Matt’s Wild Cherry are SO productive here making giant sprawling behemoth plants loaded with fruit, and self seeding. I have approximately 45 plants in my front yard that self seeded, and my friend down the street has dozens sprouting in his gravel near where I gave him two plants last year. Matt’s Wild Cherry are also the most blight resistant to our humid hot summer climate so far (I haven’t tried Everglades Tomatoes yet). The only downside is they don’t pick clean, they split when you separate the stem. They’re tasty though! I’m not convinced they necessarily have any wild tomato in them, but I don’t have a genetic testing lab.
Got a 3 degrees Celsius min temperature yet again on the second week of August, so should be interesting to see what stands out.
Next year I definitely plan on direct sowing obligate and promiscuous returned once I have enough seed.

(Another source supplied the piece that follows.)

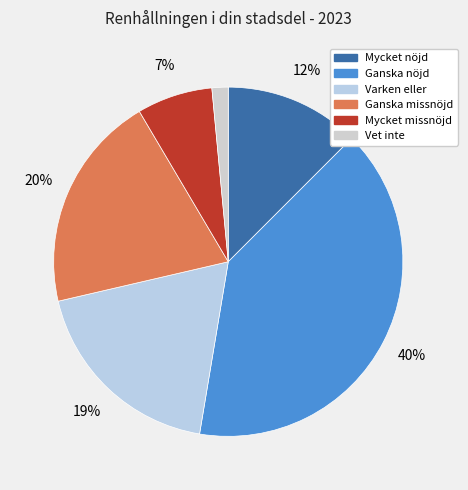

Combined, what portion of the pie is Mycket nöjd and Varken eller?

31.2%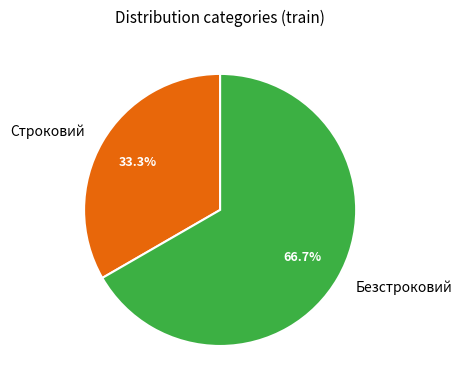

Combined, what portion of the pie is Безстроковий and Строковий?

100.0%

This year I direct sowed Q-series (year 2 for me), and various Mission mountain and Exserted seeds (year 1 for those). Germination was quite good, much better than last year. I thinned them last week, and I believe Q-series are growing faster so far. Probably because I saved lots of seeds from that one plant that grew much faster.
I really believe in direct sowing tomatoes in terms of the potential for selecting outstanding genetics among thousands and thousands of seeds, and I hope others will join us in doing so (same for TPS).
One of the promiscuous returned plants has these cool double flowers and that same plant is setting fruit lower down on the stem. I’ve seen little tiny pollinators, maybe hoverflies, visiting the promiscuous tomatoes’ flowers.
Yesterday I culled two of the first four to bloom of the obligate outcrossing or self-incompatible line tomatoes for not having stigmas that stick out a bit from the anther cone. The two keepers were both from a sub-line called #38. These were transplants. However, I have many more plants of that project direct seeded- and when those start to bloom, I think I will cull heavily for the proper blossom type.